Shootout Site Transformed Into Safety Showcase
At Central Peninsula Hospital in Soldotna, Alaska, Siemens installed AMAG’s Symmetry Enterprise SMS and Symmetry VMS, and Axis IP cameras.
In 2008, a disgruntled ex-employee entered Central Peninsula Hospital (CPH) in Soldotna, Alaska, and opened fire, killing one person and wounding a second before killing himself in a standoff with Alaska State Troopers. The event prompted CPH to assess its security needs and analyze what additional procedures should be implemented to help prevent another serious incident. Having worked with Siemens in the past, CPH Support Services Director Richard Davidson enlisted the integrator to upgrade the facility’s security systems.

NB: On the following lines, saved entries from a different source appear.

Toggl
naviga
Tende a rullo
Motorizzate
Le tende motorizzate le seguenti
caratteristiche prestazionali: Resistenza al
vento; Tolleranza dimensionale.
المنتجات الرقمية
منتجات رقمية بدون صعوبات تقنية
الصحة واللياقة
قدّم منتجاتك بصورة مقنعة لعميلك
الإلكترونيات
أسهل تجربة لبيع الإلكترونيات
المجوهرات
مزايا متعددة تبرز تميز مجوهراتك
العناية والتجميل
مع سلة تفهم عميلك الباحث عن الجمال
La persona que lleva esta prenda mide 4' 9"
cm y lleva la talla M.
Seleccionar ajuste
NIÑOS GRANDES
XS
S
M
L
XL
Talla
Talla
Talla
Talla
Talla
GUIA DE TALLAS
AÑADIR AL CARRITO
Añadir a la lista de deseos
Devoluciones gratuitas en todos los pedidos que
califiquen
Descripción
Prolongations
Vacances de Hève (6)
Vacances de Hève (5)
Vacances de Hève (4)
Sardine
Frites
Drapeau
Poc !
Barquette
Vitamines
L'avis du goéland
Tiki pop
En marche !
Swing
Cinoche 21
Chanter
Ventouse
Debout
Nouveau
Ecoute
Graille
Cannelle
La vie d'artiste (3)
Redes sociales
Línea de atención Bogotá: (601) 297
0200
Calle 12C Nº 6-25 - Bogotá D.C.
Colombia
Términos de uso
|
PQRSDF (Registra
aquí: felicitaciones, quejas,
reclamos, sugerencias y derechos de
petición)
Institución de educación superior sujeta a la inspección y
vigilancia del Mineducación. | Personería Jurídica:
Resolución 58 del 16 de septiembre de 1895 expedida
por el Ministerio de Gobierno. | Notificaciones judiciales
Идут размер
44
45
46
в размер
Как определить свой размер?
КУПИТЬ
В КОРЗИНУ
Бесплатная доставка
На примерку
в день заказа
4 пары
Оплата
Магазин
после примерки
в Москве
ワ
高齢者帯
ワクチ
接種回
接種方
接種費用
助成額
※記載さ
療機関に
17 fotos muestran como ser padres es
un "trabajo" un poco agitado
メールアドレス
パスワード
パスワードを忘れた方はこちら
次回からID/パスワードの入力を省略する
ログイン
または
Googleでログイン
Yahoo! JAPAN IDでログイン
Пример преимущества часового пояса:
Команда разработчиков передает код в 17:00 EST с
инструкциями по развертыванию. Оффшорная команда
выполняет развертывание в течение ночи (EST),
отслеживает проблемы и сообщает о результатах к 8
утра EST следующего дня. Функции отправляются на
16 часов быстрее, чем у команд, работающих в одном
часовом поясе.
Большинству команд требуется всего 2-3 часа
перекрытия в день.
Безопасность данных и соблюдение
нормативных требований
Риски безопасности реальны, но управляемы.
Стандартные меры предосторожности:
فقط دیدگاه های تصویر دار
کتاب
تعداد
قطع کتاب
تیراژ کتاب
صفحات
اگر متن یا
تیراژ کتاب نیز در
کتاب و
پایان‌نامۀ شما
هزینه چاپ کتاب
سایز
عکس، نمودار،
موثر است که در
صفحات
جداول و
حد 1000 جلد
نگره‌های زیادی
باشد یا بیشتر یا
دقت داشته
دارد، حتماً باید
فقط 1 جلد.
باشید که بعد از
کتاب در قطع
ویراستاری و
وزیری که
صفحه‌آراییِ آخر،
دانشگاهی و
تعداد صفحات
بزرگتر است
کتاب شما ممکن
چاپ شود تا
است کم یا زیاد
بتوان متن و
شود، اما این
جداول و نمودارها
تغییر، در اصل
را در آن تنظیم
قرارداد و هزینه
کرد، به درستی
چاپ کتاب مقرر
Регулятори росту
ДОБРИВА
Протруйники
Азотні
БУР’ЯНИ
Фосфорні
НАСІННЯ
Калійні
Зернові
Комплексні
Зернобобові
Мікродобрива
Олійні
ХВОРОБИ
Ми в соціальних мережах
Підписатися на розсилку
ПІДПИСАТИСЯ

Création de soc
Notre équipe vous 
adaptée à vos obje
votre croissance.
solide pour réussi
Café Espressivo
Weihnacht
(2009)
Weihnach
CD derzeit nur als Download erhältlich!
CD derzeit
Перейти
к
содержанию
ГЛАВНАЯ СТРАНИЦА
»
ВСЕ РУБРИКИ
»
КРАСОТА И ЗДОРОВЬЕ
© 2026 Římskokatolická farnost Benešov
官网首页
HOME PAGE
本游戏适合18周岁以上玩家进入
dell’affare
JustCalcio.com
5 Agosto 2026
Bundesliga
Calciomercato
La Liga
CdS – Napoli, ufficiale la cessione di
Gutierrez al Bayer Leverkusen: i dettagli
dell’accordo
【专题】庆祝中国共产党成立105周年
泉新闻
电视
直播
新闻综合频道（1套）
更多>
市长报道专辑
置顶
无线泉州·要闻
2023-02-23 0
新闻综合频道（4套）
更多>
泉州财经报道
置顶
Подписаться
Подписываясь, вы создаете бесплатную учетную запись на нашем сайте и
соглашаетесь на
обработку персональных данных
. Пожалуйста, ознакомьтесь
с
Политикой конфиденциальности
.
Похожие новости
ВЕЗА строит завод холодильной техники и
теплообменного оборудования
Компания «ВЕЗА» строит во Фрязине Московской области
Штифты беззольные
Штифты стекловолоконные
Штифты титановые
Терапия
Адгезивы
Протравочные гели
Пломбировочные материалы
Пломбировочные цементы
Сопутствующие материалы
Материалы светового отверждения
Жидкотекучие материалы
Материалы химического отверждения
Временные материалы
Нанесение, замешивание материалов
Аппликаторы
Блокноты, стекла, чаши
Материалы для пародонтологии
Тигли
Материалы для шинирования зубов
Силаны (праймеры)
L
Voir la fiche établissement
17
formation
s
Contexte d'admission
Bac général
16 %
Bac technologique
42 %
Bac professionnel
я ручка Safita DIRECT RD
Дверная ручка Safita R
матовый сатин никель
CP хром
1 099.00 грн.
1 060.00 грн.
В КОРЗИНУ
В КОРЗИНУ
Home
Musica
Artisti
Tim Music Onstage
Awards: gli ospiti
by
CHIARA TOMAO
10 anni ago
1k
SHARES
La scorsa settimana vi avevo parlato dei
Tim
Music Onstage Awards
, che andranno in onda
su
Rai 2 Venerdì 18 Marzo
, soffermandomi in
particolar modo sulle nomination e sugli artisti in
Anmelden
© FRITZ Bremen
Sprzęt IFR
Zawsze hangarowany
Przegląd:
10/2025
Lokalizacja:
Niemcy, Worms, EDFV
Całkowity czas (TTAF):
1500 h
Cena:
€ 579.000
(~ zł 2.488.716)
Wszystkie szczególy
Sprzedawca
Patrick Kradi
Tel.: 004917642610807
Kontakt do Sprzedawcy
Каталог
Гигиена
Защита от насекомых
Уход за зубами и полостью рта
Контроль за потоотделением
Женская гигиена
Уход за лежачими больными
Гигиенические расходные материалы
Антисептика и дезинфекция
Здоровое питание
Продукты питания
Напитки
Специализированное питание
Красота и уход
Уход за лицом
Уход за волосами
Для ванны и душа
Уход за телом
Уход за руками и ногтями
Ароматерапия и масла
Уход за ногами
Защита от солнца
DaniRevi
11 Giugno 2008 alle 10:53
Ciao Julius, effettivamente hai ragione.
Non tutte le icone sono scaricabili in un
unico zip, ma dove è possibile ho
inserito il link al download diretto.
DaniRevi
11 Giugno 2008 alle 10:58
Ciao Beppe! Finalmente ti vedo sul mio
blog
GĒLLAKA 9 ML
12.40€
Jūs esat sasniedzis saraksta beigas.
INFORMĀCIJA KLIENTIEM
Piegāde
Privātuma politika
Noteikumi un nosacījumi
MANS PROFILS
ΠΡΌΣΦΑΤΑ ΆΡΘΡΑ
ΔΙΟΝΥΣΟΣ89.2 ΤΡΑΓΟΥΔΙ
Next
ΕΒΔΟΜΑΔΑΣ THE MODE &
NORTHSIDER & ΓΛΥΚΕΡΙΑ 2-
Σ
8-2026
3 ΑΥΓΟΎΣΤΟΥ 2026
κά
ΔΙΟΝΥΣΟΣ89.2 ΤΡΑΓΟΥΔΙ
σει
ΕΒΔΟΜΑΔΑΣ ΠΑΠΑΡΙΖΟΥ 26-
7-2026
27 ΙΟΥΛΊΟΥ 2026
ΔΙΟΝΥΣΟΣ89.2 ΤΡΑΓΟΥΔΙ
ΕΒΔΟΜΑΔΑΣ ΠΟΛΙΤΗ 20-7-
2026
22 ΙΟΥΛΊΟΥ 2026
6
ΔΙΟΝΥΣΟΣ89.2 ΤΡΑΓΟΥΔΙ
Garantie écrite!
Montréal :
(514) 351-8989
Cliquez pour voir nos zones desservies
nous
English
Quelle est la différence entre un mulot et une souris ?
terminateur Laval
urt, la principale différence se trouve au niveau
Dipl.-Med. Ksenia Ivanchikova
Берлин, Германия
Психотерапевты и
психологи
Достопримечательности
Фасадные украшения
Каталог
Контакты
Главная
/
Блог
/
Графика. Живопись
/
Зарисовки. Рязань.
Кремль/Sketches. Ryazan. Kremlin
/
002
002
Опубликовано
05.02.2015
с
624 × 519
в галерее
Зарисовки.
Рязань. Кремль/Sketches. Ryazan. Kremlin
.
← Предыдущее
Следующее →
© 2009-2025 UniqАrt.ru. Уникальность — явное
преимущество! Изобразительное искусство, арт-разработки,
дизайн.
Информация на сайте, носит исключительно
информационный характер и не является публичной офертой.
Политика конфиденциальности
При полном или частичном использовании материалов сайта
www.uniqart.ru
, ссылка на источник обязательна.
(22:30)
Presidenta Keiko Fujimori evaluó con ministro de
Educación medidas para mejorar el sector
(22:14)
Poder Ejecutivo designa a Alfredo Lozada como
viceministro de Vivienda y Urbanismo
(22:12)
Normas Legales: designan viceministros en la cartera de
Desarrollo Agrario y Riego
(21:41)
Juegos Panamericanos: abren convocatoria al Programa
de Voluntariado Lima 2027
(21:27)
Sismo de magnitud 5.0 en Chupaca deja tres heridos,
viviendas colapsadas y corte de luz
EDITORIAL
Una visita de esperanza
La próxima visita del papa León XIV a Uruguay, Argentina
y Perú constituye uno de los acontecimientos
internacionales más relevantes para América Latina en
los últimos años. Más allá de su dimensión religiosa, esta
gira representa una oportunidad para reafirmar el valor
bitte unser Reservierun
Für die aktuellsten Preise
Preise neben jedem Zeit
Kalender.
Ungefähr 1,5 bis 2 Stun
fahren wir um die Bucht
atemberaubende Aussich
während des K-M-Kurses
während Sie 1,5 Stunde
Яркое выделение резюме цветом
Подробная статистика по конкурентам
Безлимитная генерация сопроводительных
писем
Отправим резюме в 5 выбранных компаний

Siemens’ strategic and technical recommendations included AMAG Technology’s Symmetry Enterprise security management system (SMS) and Symmetry video management system (VMS), and a variety of Axis IP cameras. The legacy video surveillance system featured DVRs and analog cameras.
“Siemens advised us that AMAG’s Symmetry system would meet our security requirements now, and grow with us as we add more buildings,” says Davidson. “Symmetry also provided the extra security we felt we needed as a result of the 2008 incident.”
Integration Elevates Total Security
Approximately 90 cameras monitor the interior and main entrances. Live video streams into the VMS to an easy-to-use interface that provides a customized video matrix for security officers to tailor to their specific viewing needs. “AMAG was one of the first companies to offer an integrated solution that consolidates the front end of multiple systems. This was crucial to the customers need to have one platform to control their access control, CCTV and panic alarm systems,” says Siemens Senior Sales Executive Josh Fagan.
CPH upgraded its access control system to Symmetry Enterprise in the main hospital building and Heritage Place, the hospital’s nursing home complex. Approximately 80 doors are controlled via the SMS using HID RK and RK40 smart card readers with iClass smart cards. The new system automatically locks and unlocks exterior doors and some interior doors, and employees are assigned access rights to their departments and any special areas needed to perform their job.
Officers monitor security around the clock from a command center. Among other things, they use the video system to keep an eye on entrances, corridors, parking lots and all public areas, including the cafeteria and coffee kiosks. They also keep a close watch on high security areas such as the entrances to the pharmacy and human resources area, and on internal areas where doors are locked down at night.
The hospital increased security for the pharmacy by requiring employees to swipe their access card and enter a confidential PIN code to enter the area. The end user is also starting to implement a request-to-exit procedure to better track pharmacy traffic and length of time spent inside. Symmetry provides detailed data reports that outline pharmacy traffic patterns and assist managers in making decisions on how to better protect the drugs and staff.
CPH uses a module within the SMS called Threat Level Manager (TLM) to instantly change the security status of an area as being designated either “level one” or “level five.” Level one is normal day-to-day security; level five represents a high alert situation that automatically locks preassigned doors. If a suspicious person is spotted, security guards can activate a manual alert by pressing a red panic button that triggers an overhead paging system. The hospital plans to add more TLM levels based on varying degrees of threat.
Wireless panic switches were installed at eight strategic locations throughout the hospital, including the receptionist area and emergency room. When the panic switches are activated, communication is sent to an Inovonics panel to notify the security command center. The hospital is immediately locked down through the use of TLM and security officers are dispatched to the area in need.
System Uses Continue to Expand
Symmetry Enterprise also enables integration into other hospital systems to provide one centrally managed security solution. “At the Heritage Place, our continuing care facility, we have an interface to the WanderGuard departure alert system to prevent residents from wandering off the premises,” says Davidson. “We also have an interface to the baby monitoring system in the birthing center to prevent baby theft. It will lockdown all doors if someone tries to take a baby.”
The SMS is also tied into CPH’s cash and vending systems. The same badge used to swipe to enter a room allows employees to buy meals in the cafeteria or items from the gift shop. Employee data is shared, which saves administrative staff time not having to enter an employee’s information twice (in the security system and again in the purchasing software).
As the hospital is located three hours away from Siemens’ regional location, VPN connectivity to the SMS allows the integrator to nevertheless work closely with hospital technicians to resolve challenges and provide ongoing support. Plans are in the works to install Symmetry Enterprise SMS and VMS in the hospital’s seven remaining buildings, which include administration offices, clinics and physical medicine centers. They will also build an offsite command center to have the capability to manage possible crisis incidents from a secure location.